En el reinado de FELIPE IV (1621-1665), el hombre fuerte fue el conde duque de
Olivares (cuando cayó en desgracia, en 1643, le sustituyó Luis de Haro), cuya política se basó
en mantener la herencia dinástica y la
reputación de la Monarquía. Para ello
impulsó medidas contra la corrupción
a través de la Junta Grande de
Reformación, que legisló contra los
excesos en la administración y en
materia de costumbres y de moral
pública; propuso medidas de orden
económico para luchar contra la
crisis: protección de la artesanía y del
comercio textil, recuperación de las
mercedes de los partidarios de
Lerma, evitar las emisiones de
vellón, impuesto único, etc. Pero la
medida más importante fue el proyecto de Unión de Armas (1625) por el que todos los reinos,
y no sólo Castilla como hasta el momento, debían contribuir a la defensa de la monarquía con
hombres y dinero (servicios) en función de la población y riqueza de cada uno de ellos; es decir,
se subordinaban los intereses de los reinos y la política interna a la acción militar y
diplomática en Europa. Pero los reinos, en situación de penuria económica, se resistieron
amparados en sus fueros. La Unión de Armas fracasó (fue rechazado en 1625 y en 1632) y
provocó las revueltas de 1640.
Por último, el reinado de CARLOS II (1665-1700). Cuando muere su padre solo tiene
cuatro años de edad y toda su vida será una persona débil física y mentalmente, por lo que la
política interior se caracterizará por el gobierno de sucesivos validos y la lucha por el poder
entre diferentes facciones aristocráticas. El reinado se puede dividir en dos etapas: la primera,
de 1665 y 1679, se caracteriza por la atonía económica y las luchas por el poder entre don
Juan José de Austria, y los favoritos de la regencia, el padre Nithard y Valenzuela. El
triunfo de Juan José, apoyado por Aragón, obligó a Carlos II a prescindir de Valenzuela.

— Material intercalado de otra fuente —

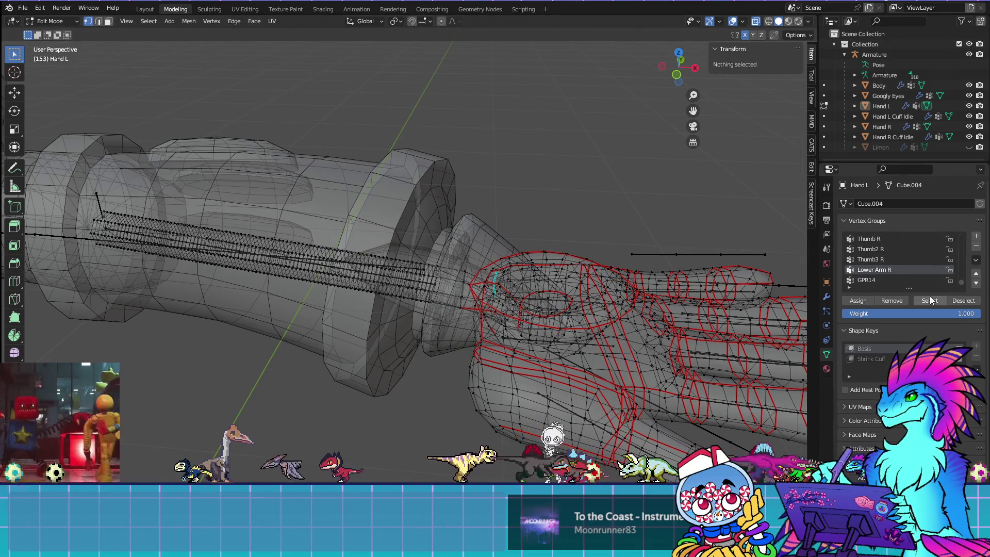
click(976, 249)
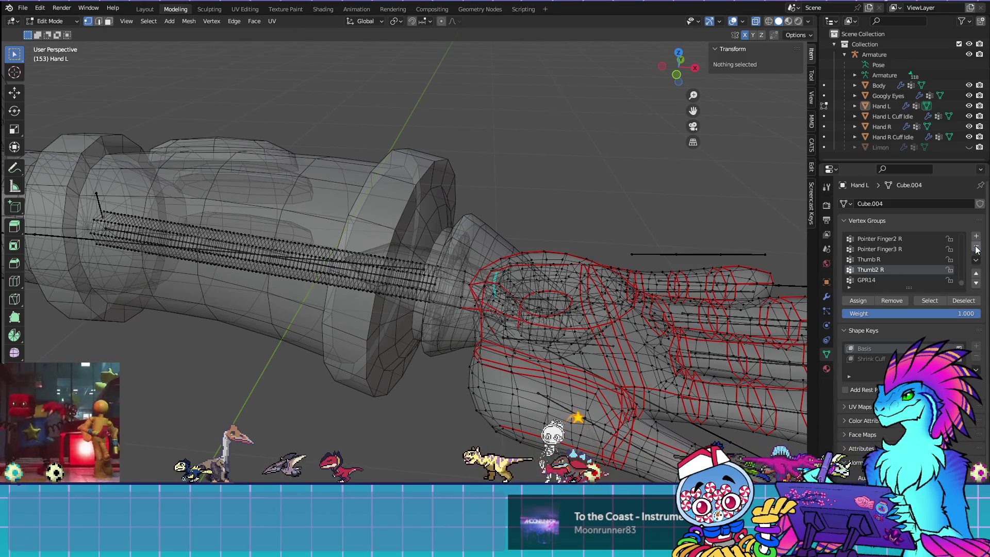
Step: Delete the leftover right pinky and finger groups, Middle Finger R, and Hand Right
click(975, 250)
click(976, 250)
click(975, 250)
click(976, 249)
click(975, 250)
click(975, 249)
click(975, 249)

Significaba la recuperación del control del gobierno por la aristocracia. Los sucesivos validos
redujeron los impuestos para reactivar la economía, pero no lo consiguieron.
La segunda etapa, de 1680 a 1700, la protagonizan Medinaceli y Oropesa. Medinaceli
decretó la devaluación de la moneda de vellón, reorganizó la recaudación de impuestos y
recortó los gastos; Oropesa promovió la creación de manufacturas y la inversión extranjera. El
resultado fue una lenta recuperación económica a finales de siglo, sobre todo en la periferia.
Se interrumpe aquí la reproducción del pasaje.